- _BRIEF_:
Rename "SUN" to "SAT" throughout the lines below, keeping everything else the same. Leave the pictures out of your answer.

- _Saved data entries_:
____________________
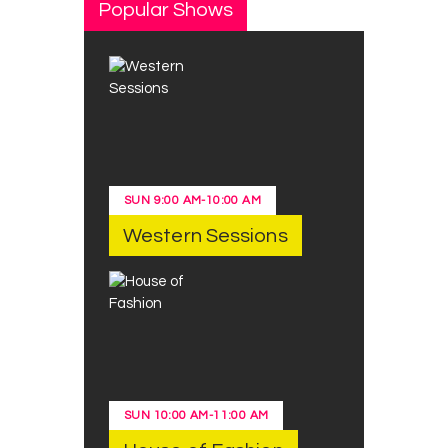
Popular Shows
SUN
9:00 AM
-
10:00 AM
Western Sessions
SUN
10:00 AM
-
11:00 AM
____________________
- _OUTPUT FOR THIS TASK_:
Popular Shows
SAT
9:00 AM
-
10:00 AM
Western Sessions
SAT
10:00 AM
-
11:00 AM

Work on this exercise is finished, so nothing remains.